Le Garçon au pyjama rayé
2008
Mark Herman
Quelques mois après avoir conspué le pédant et ennuyeux La Zone d’intérêt, voici un film qui reprend pour ainsi dire les mêmes prémices, à savoir le quotidien d’une famille militaire habitant à côté d’un camp durant la Seconde Guerre Mondiale, mais dans une version qui donnerait des sueurs froides à Hannah Arendt : et si les nazis étaient à la base des êtres humains ?

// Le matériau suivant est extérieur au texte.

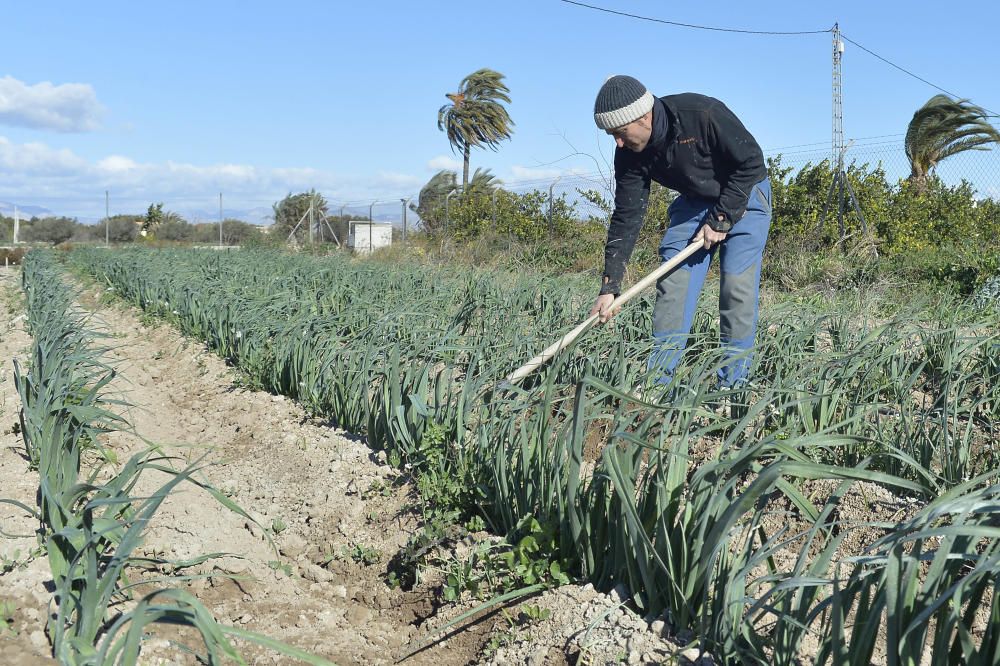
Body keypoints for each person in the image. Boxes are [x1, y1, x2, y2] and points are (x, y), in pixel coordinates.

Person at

On suivra ainsi un colonel SS (David Thewlis) qui va se voir confier la charge d’un camp, et sa famille (la femme étant jouée par Vera Farmiga et le fils par Asa Butterfield) va l’y suivre sans se douter de ce qui se passe derrière les murs de leur nouvelle maison. Leur jeune fils va découvrir fasciné de drôles de fermiers, et notamment un jeune garçon de son âge, portant tous de singuliers pyjamas rayés.

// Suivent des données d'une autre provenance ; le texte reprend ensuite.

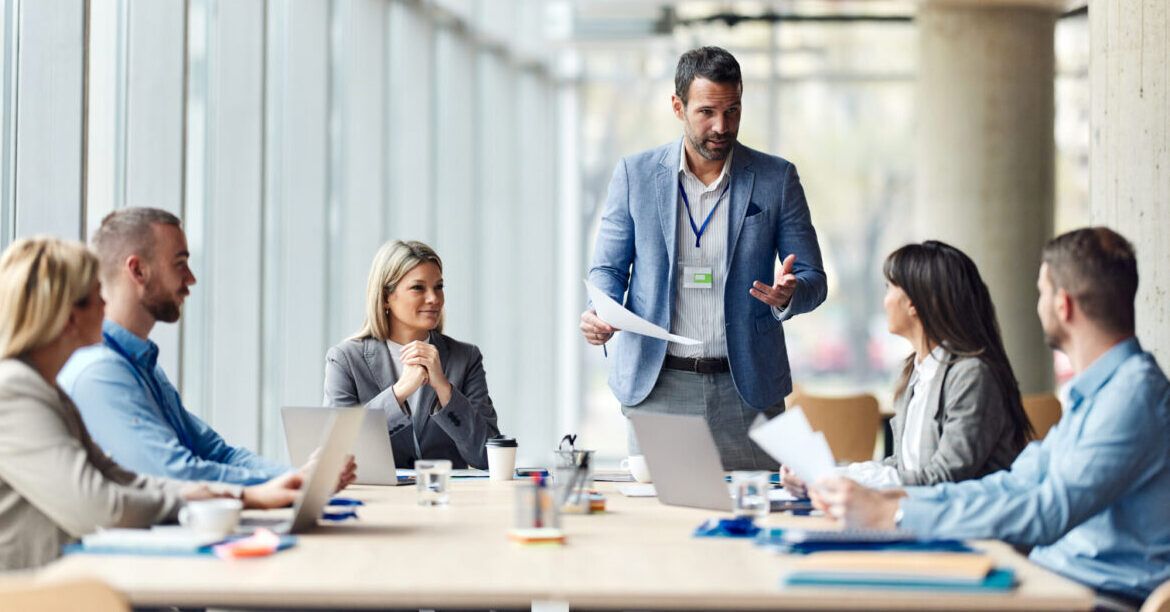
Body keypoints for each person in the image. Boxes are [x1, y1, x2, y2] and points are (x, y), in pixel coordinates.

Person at [812, 227, 1170, 604]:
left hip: (1098, 595)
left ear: (1063, 305)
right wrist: (897, 504)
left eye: (1041, 293)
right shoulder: (1098, 394)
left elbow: (1047, 510)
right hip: (1055, 580)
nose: (1037, 305)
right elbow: (1013, 484)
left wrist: (898, 516)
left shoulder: (1132, 397)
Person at [581, 46, 827, 470]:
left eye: (733, 111)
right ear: (678, 106)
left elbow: (812, 277)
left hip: (747, 386)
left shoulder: (775, 178)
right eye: (707, 112)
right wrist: (599, 311)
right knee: (664, 526)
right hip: (659, 386)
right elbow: (608, 268)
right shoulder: (635, 176)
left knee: (758, 517)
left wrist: (791, 293)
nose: (721, 126)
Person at [0, 237, 305, 570]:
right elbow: (101, 507)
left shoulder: (48, 389)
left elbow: (124, 479)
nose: (106, 305)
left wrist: (242, 497)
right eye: (96, 296)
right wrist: (194, 503)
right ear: (68, 317)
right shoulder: (14, 390)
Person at [58, 208, 354, 487]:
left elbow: (217, 453)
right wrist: (294, 483)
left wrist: (298, 476)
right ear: (138, 271)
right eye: (179, 264)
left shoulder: (142, 364)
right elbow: (176, 474)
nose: (191, 278)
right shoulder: (99, 371)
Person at [782, 241, 1032, 496]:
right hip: (922, 519)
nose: (885, 300)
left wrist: (842, 483)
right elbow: (901, 467)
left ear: (914, 302)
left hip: (964, 528)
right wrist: (824, 478)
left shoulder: (970, 376)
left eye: (890, 288)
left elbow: (944, 478)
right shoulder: (918, 372)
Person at [323, 240, 499, 469]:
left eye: (439, 287)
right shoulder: (344, 359)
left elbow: (489, 456)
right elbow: (336, 453)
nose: (434, 299)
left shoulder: (465, 358)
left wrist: (445, 390)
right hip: (376, 501)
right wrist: (399, 392)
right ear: (386, 296)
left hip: (447, 500)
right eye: (418, 288)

La construction du film est une grande réussite. Si bien sûr la subtilité n’est pas toujours au rendez-vous et que des personnages réprobateurs vont immédiatement intervenir pour nuancer le propos, sur le fond le film est une sorte de La Gloire de mon père, mais se passant sous le Troisième Reich. On sent vraiment l’amour d’un fils pour son père, et son regard naïf et ignare sur le monde apporte une vraie fraîcheur sur ce sujet bien trop présent dans le paysage cinématographique. Sur le fond, ça reste une histoire d’amitié interdite et la grande histoire plane au dessus de tout, et la réalité historique est sujette à débat, mais au moins on évite le vulgaire bête poncif haineux. Bien sûr, il y a cette fin d’une radicalité folle, dont beaucoup ne s’en sont jamais remis, mais la réflexion derrière est intéressante : on paye toujours pour les erreurs des générations passées. On pourrait même dire qu’il n’y a pas de coupables, que des victimes. Victimes de la guerre, de la propagande, de la pression sociale et professionnelle. Peut-on parler de choix face à une morale imposée et interdite de remise en question ? S’il n’y avait pas tant de provocation gratuite et cette réalisation plus proche d’un téléfilm que d’une production ambitieuse, on pourrait même parler de grand film.